利用可能性バイアス Availability Bias
人は、もっとも直近の記憶を一般的な事例として受け取ってしまう傾向にある。
先日、上場審査内容の確認を証券会社としていたときの話。海外子会社は、特に細かく見られると、担当の方々は言っていた。出来れば海外子会社なぞない方がいいというトーンだったので、驚きを隠せなかった。上場企業になるような会社なら海外に関連会社の一つや二つあっても不思議はないどころか、企業価値を高めるためにも推奨されていると思っていたからだ。
東証は上場基準を厳しくし、上場後も企業価値を高め続けることを求めて制度改革をしている背景を含めるとさらに不可解だ。
「なぜ企業価値が上がるかもしれない海外進出や、海外子会社の設立を否定的に見ているのですか?」と、私は尋ねた。
「最近、海外子会社を脱税や資産隠しに使った会社があったんですよ。」
「そんなに沢山の事例があるんですか?」
問い詰めたわけではないが、気になったので頻度を聞いたところ、少し怪訝な顔をして答えた
「でも、私たちだけでなく、監査法人や東証も最近あった不正を細かく見るので、注意が必要です。」
「また利用可能性バイアスか…」と頭をよぎった。
利用可能性バイアスとは、直近に起きたことや、身近なハプニングの印象が強く印象に残るように私たちの脳は出来ていることを指す。だが、それだけではない。実際よりも「多く」発生しているかのような錯覚をしてしまう。
ネガティビティバイアスもある。悪いことは強く記憶に刻まれる。
上場審査をしていたのに、大きなミスや不正を見つけてしまったりすれば、それはショックだろう。強くそのリスクを感じるに決まっている。でも、だからといって海外進出自体を否定する理由にはならない。なぜなら直接の因果関係があるわけではないからだ。
そして何よりも、その一度の失敗が、挑戦を過度に躊躇させる。
重要なのは印象ではなく、どのような因果関係があるかという点だ。
「その不正を起こした企業は、不正をするために海外支店を作ったのですか?」と私は尋ねた。

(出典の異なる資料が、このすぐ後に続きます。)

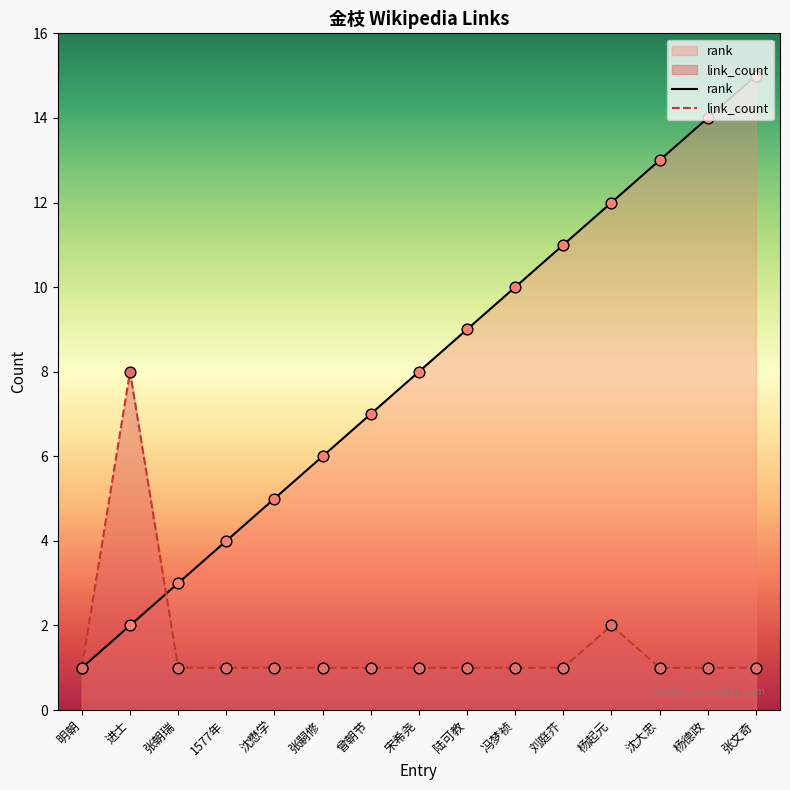

What is the total value across all series at 陆可教?

10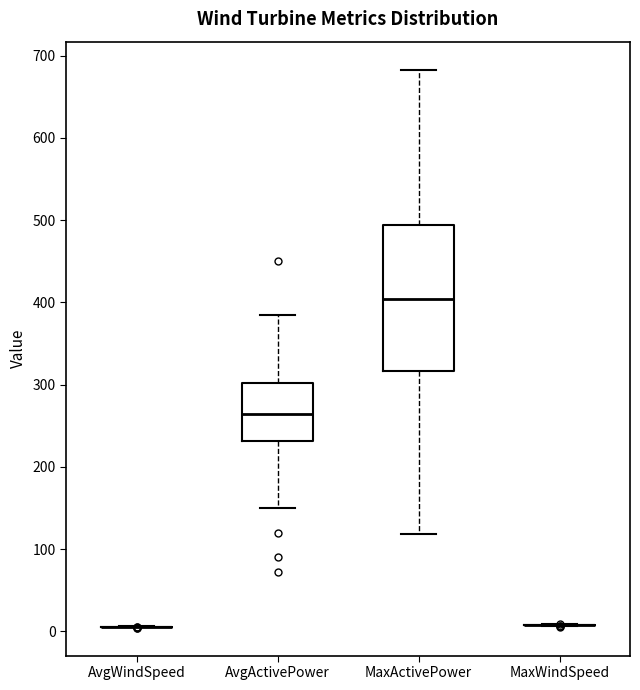

Reading left to right, transcribe this box plot: for each box, give where its median line is, the range the box spans, and where its two whiskers end, as read against the y-axis. The values are not printed on the chart, so give them approximately, as read against the axis.

AvgWindSpeed: box collapsed to a line at 10, whiskers 10 to 10
AvgActivePower: median 260, box 230 to 300, whiskers 150 to 380
MaxActivePower: median 400, box 320 to 490, whiskers 120 to 680
MaxWindSpeed: box collapsed to a line at 10, whiskers 10 to 10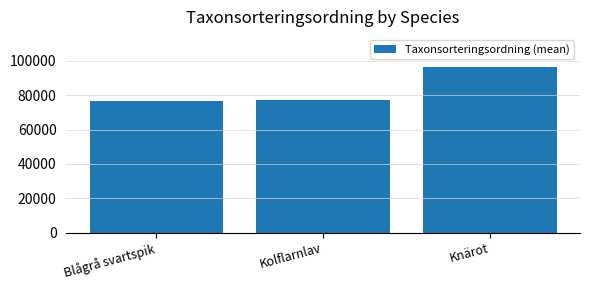

Which category has the highest value across all series?

Knärot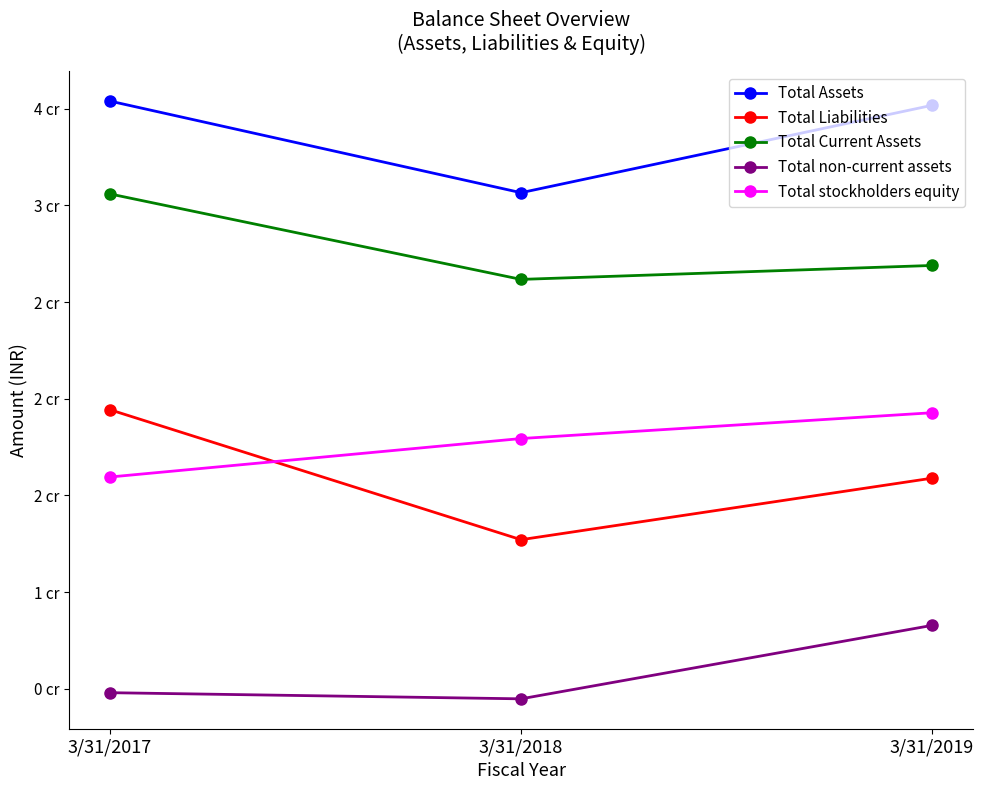

The value of Total Liabilities at 3/31/2019 is 15895097. True or false?

True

答えがないことはわかっていたが、気になってしまった。そして、もちろんその質問に対する明確な答えはなかった。
大きな落とし穴
スタートアップや新規事業、そしてVCにとって、この利用可能性バイアスは大きな落とし穴になりうる。
なぜなら、これらのスタートアップが成功するかどうかは最低でも5年はかかる長期戦で、成功確率が低いだからだ。そこら一般的な取り組みの多くは失敗する。もう少し説明すると、新規事業や投資に取り組んでいると、身近な事例に影響された行動を取ってしまいがちだが、その行動は成功につながるとは限らない。成功につながらないどころか、失敗につながる行動が多く存在する。
採用戦略や、資本政策など、「あの会社が使った手」が身近で良いアイデアに感じてしまいがちだ。よりどころがないと、アイデアがあるだけで救われた気がすることもある。「誰もが使った手」というのは「多くの失敗したスタートアップが使った手」でもあるという感覚は持ち続けたい。